Fighting racism and police brutality in lockdown from Minneapolis to Hong Kong
By Hugh Barnes
The history of protest is as old as the history of anything. People have always protested against oppression because it has always existed. Unless you have a vote, and sometimes even if you do, demonstrating in public is the best way to make change happen. From Tolpuddle to Selma, from anticolonial struggles to the women’s movement, LGBT+ rights and Extinction Rebellion, protest has always signalled change.
In recent weeks, in the middle of a pandemic that has made demonstrating more dangerous than usual – and possibly even lethal – an outbreak of protest has spread across the world from Minneapolis to Hong Kong. One source of this revolutionary epidemic was the racist killing, on 25th May, of George Floyd, an African-American, by a Minnesota policeman. Another was the imposition, on 30th June, of a draconian anti protest law in Hong Kong, giving China sweeping powers to crush dissent in the former British colony. Hundreds of thousands took to the streets in the biggest demonstration since the territory was handed back to China in 1997.
The murder of George Floyd set off the biggest anti-racism protests in the United States since the 1960s civil rights era as the outrage at police violence against African- Americans led to an examination of racism in all its forms. The Black Lives Matter movement drew in Americans of all races and backgrounds, with support as high as 70%, according to some polls, confounding Donald Trump who hoped to boost his chances of reelection by inflaming a culture war around race.
In Europe, hundreds of thousands of young people took to the streets, wearing masks and socially distancing, to express solidarity with the rebellion against police brutality. In Britain, where a YouGov poll found that 52% of respondents think UK society is fairly or very racist, a bronze statue of the slave trader Edward Colston was dumped in Bristol harbour while Oriel College, Oxford, was pressured to remove a stone monument of colonialist Cecil Rhodes.
In July, at least 166 people died during violent demonstrations in Ethiopia, following the murder of singer Haacaaluu Hundeessaa, a leading voice in anti-government protests. Public uprisings have also been seen in the Philippines over food shortages and in Bangladesh among garment workers facing unpaid wages after the cancellation of orders due to the worldwide lockdown.
Nor is it any coincidence that the global uprising has overlapped with a public health emergency. What the pandemic and the killing of George Floyd have revealed in different ways is that millions of people are no longer prepared to accept a structurally racist and unequal system.
Diseases do not afflict societies randomly. They move along fault lines created by poverty and inequality.
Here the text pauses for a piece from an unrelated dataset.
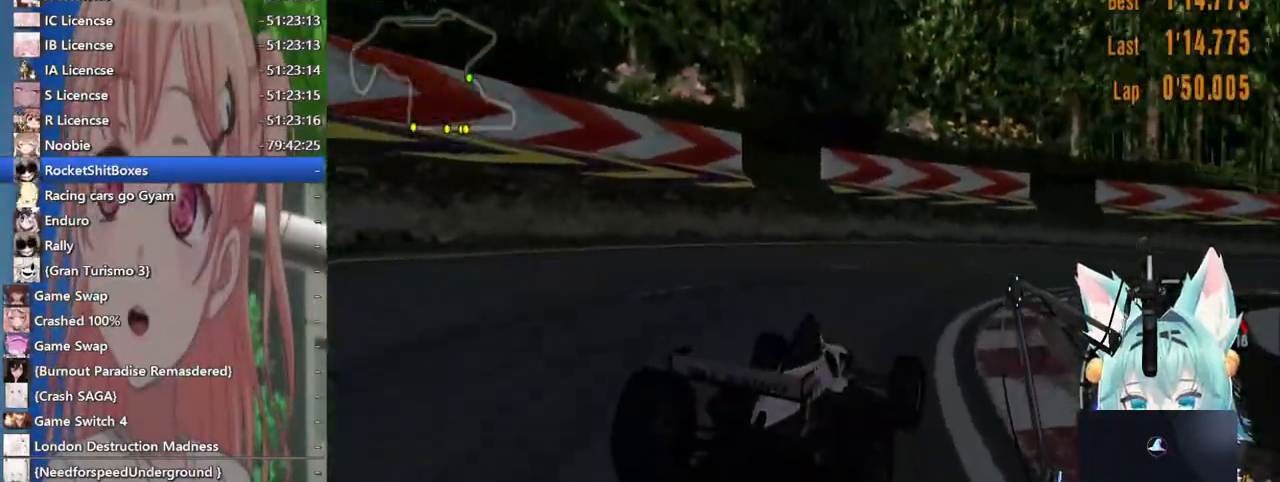
{"dt_ms": 500, "buttons": [], "left_stick": "up-right", "right_stick": "center", "events": [[150, "left_stick", "up-right"]]}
The UK has the highest covid-19 death toll by population in the world – and the black and Asian community has been disproportionately affected.
Just as BLM protests descended into violence in Chicago – where about 70% of fatalities from the virus were African-Americans, by some counts – so too, in the UK, the BAME community has received more than 25% of all covid-19 fines, and the police have used their new powers to target black youths while ignoring serious breaches of the lockdown rules by Dominic Cummings and Stanley Johnson, the prime minister’s father.
Inequality, as Aristotle noted in The Politics, is the main cause of protest. ‘The lesser protest in order to be equal,’ he explained. In 1776, Thomas Jefferson incorporated the self-evident truth ‘that all men (sic) are created equal’ into America’s Declaration of Independence. However, 11 years later, when the Founding Fathers unveiled the US Constitution, they counted each slave as only three-fifths of a person – which is to say, some people (i.e. white ones) were obviously ‘more equal’ than others.
Take the residents of Holland Park, in west London, for example. They might be regarded as uber-equals, in Orwell’s sense, because they live in the most expensive neighbourhood in Britain, a leafy enclave of the super-rich where houses sell for 70 times the national average. Anybody walking in the park on the morning of 24th June would have noticed that a bronze statue of Lord Holland, the 19thcentury liberal politician after whom the district is named, had been splattered with red paint, especially his face and hands, which now held a cardboard sign that read, ‘I owned 401 slaves.’
In fact, Lord Holland opposed slavery and was a senior cabinet minister in governments that outlawed the slave trade and then slavery itself, in 1807 and 1833 respectively. But he was also, like Aristotle and Jefferson, a slaveowner – or at least his wife’s family owned plantations in Jamaica.
Revisiting Britain’s colonial and racist past is never going to be a walk in the park. Yet not doing so makes us complicit. The slave trade and slavery were crucial to the development of the British economy in the late 18th and 19th century, and today’s upper (and middle) classes continue to reap the benefits of that exploitation and genocide. Not even self-declared liberals or left-wingers are blameless. Living in a structurally racist and unequal society conditions everybody’s outlook. In order to make change happen, we have to do more than protest about other people’s actions. We have to take a look at ourselves and confront our own prejudices. We have to make amends.